# [Aim of the exercise]
Copy the records below exactly as they stand. Leave out the pictures.

(Input for this task Opens)

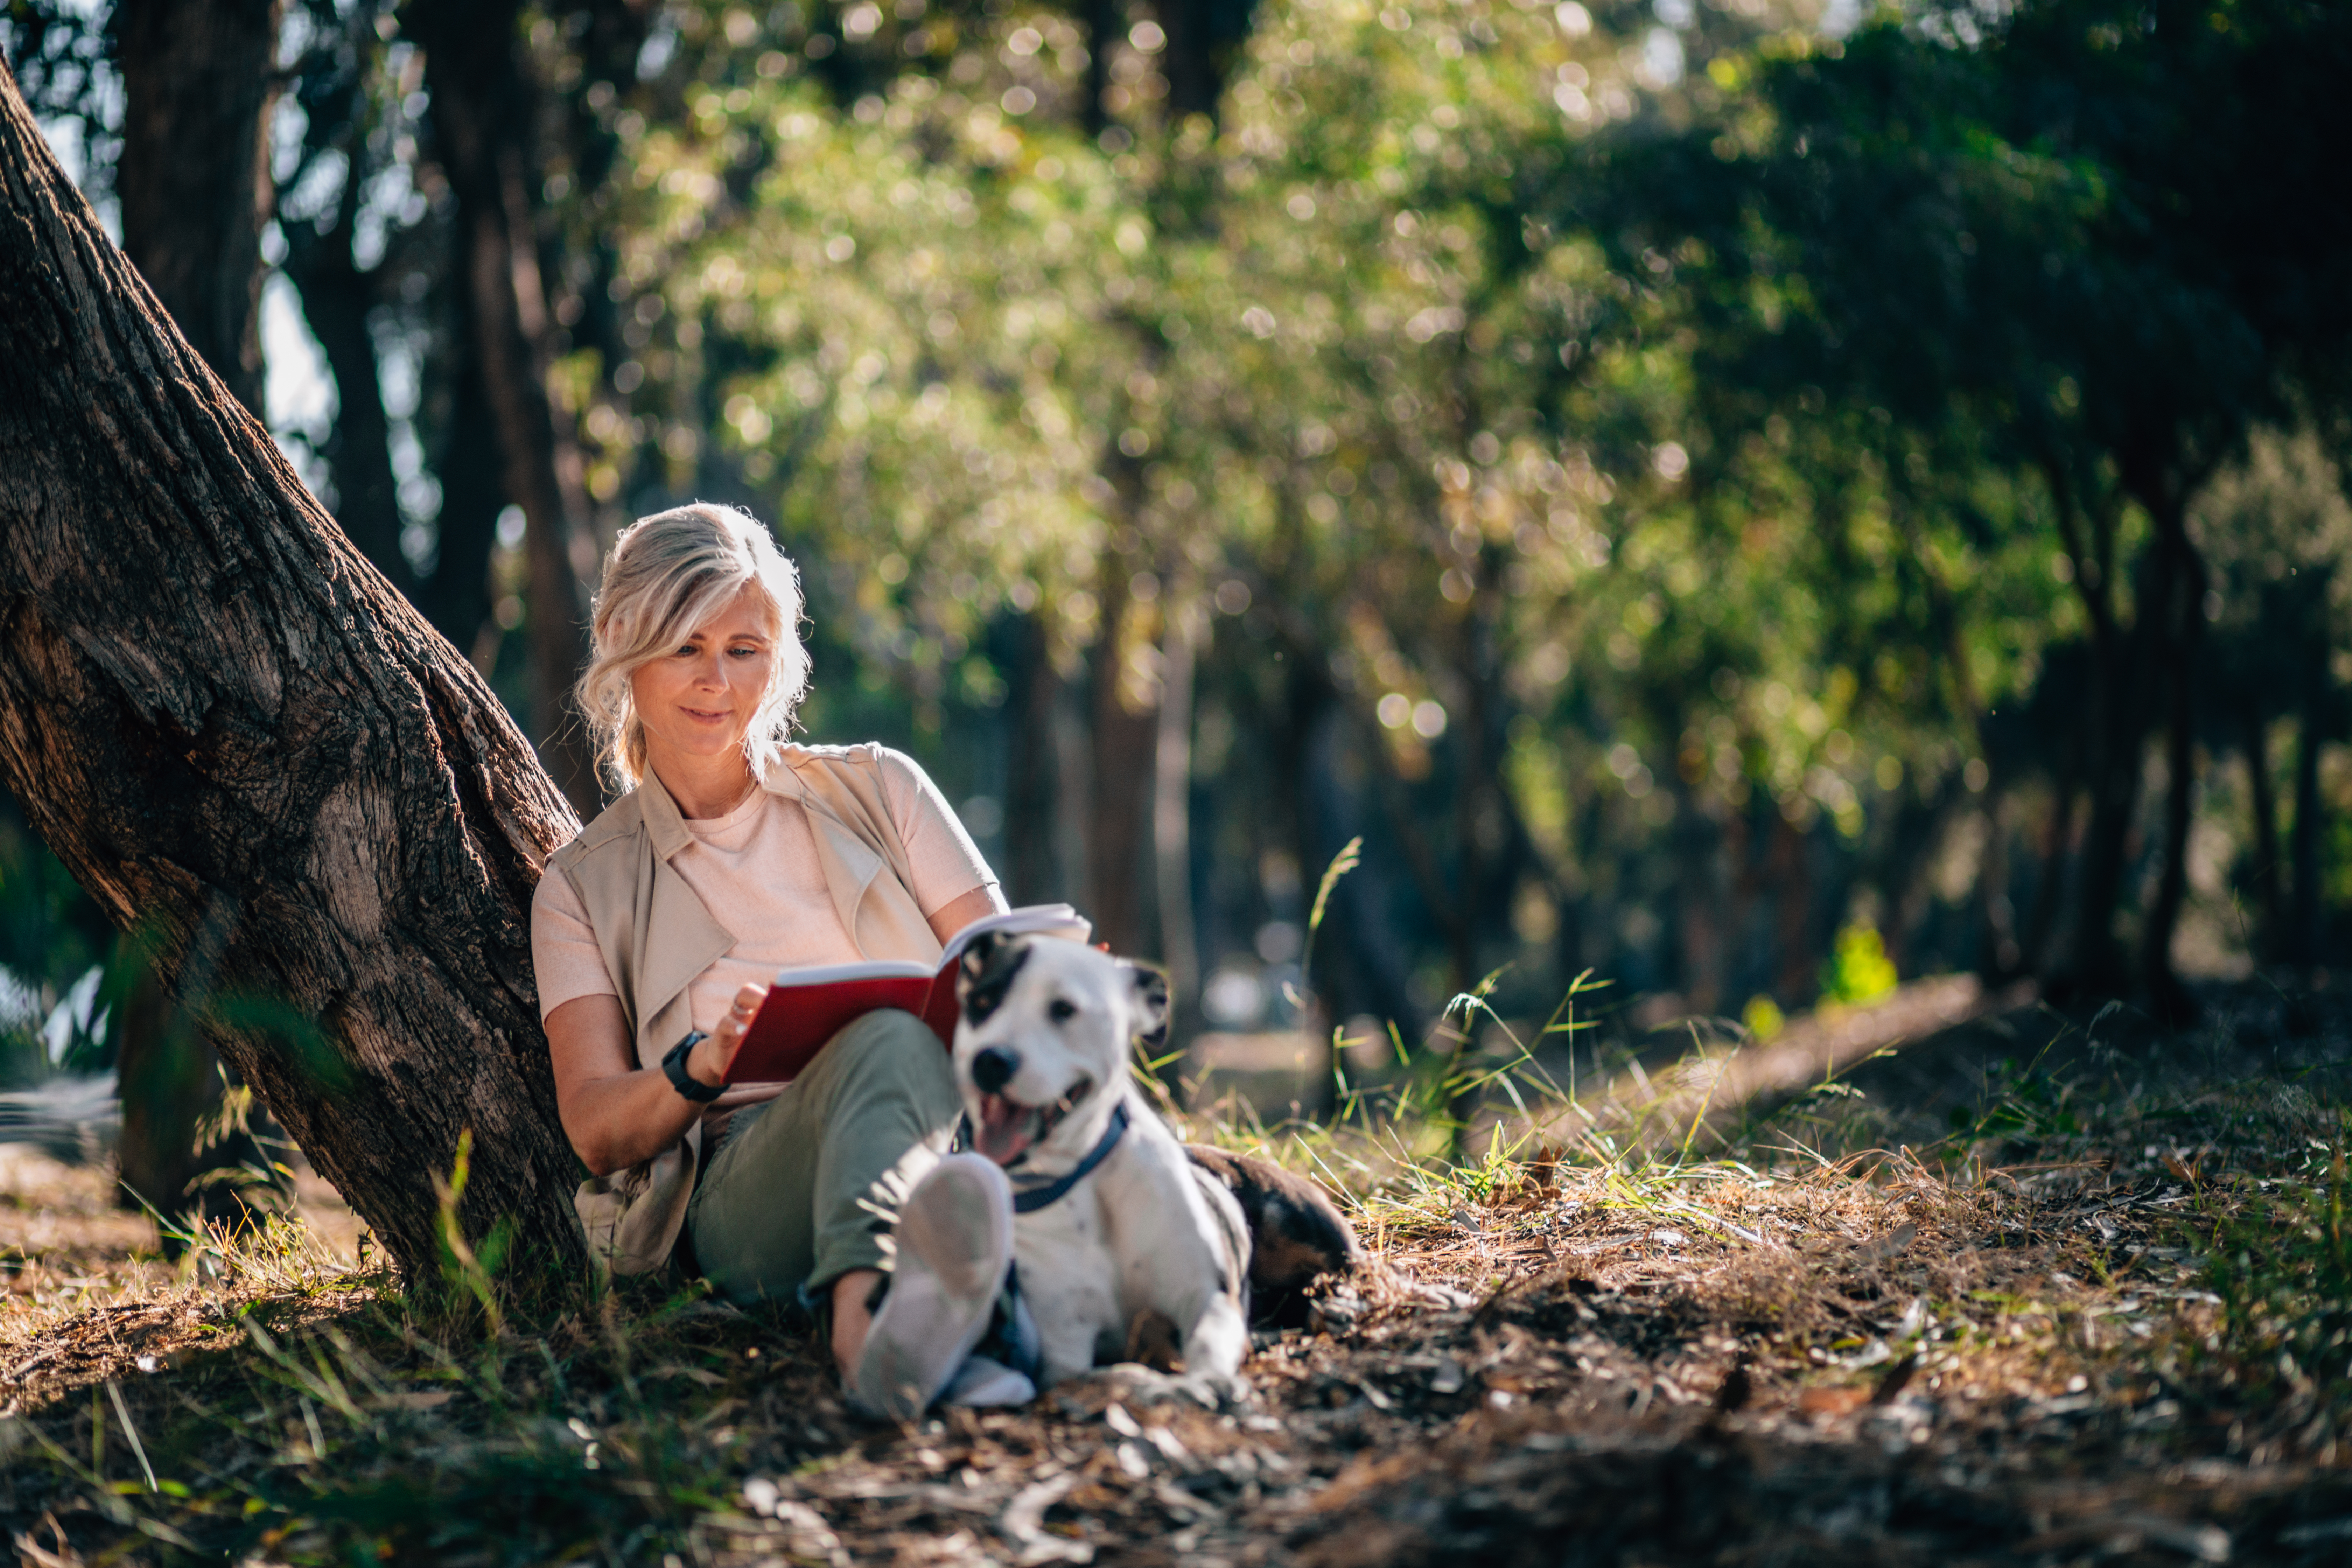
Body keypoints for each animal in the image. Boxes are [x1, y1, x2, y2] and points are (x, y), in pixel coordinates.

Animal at [955, 931, 1364, 1410]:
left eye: (1064, 1009)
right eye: (982, 1002)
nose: (990, 1060)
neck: (1085, 1179)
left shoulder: (1207, 1298)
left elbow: (1206, 1341)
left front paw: (1209, 1378)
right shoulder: (1062, 1356)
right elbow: (1111, 1375)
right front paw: (1160, 1384)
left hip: (1299, 1224)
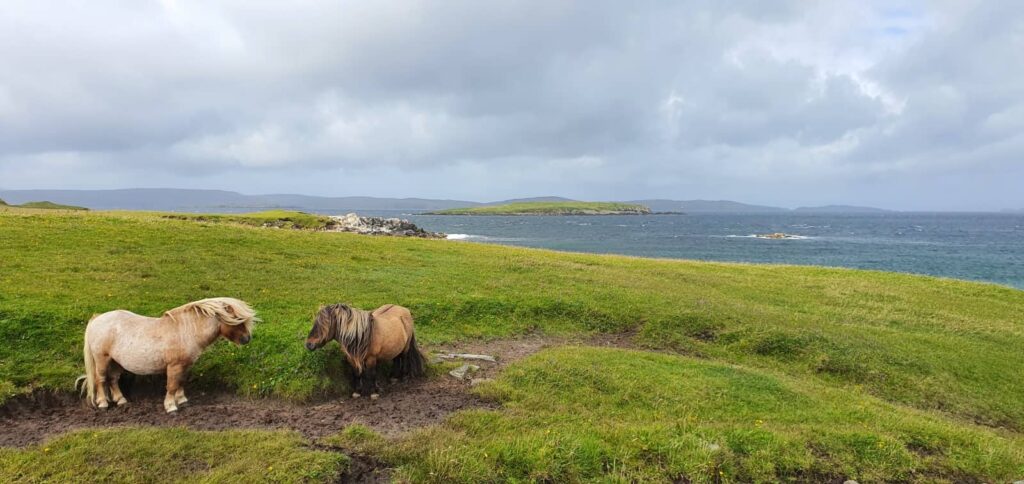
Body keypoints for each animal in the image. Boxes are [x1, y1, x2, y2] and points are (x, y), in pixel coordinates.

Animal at [78, 297, 258, 413]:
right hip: (102, 359)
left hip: (116, 362)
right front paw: (171, 406)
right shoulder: (174, 366)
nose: (247, 339)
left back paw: (121, 401)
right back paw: (103, 404)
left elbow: (180, 382)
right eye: (237, 319)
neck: (186, 331)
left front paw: (182, 401)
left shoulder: (185, 366)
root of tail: (97, 318)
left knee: (113, 380)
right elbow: (171, 385)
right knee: (101, 380)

(Input for this task Closes)

# [Written answer]
Body keypoints for each animal in the image. Boxes are [x1, y1, x2, y2] and points are (x, y), in pixel coordinates.

Animal at [955, 931, 1364, 1410]:
left eye: (1064, 1009)
right eye: (982, 1002)
nose: (990, 1060)
neck: (1085, 1179)
left shoulder: (1207, 1298)
left elbow: (1206, 1341)
left front paw: (1209, 1378)
right shoulder: (1062, 1356)
right elbow: (1111, 1375)
right front paw: (1160, 1384)
left hip: (1299, 1224)
Body keypoints for each animal in the image. Boxes are [x1, y1, x2, y2] and points are (x, y), in pixel coordinates.

Animal at [78, 297, 258, 413]:
right hip: (102, 359)
left hip: (116, 362)
right front paw: (171, 406)
right shoulder: (174, 366)
nose: (247, 339)
left back paw: (121, 401)
right back paw: (103, 404)
left elbow: (180, 382)
right eye: (237, 319)
neck: (186, 331)
left front paw: (182, 401)
left shoulder: (185, 366)
root of tail: (97, 318)
left knee: (113, 380)
right elbow: (171, 385)
right knee: (101, 380)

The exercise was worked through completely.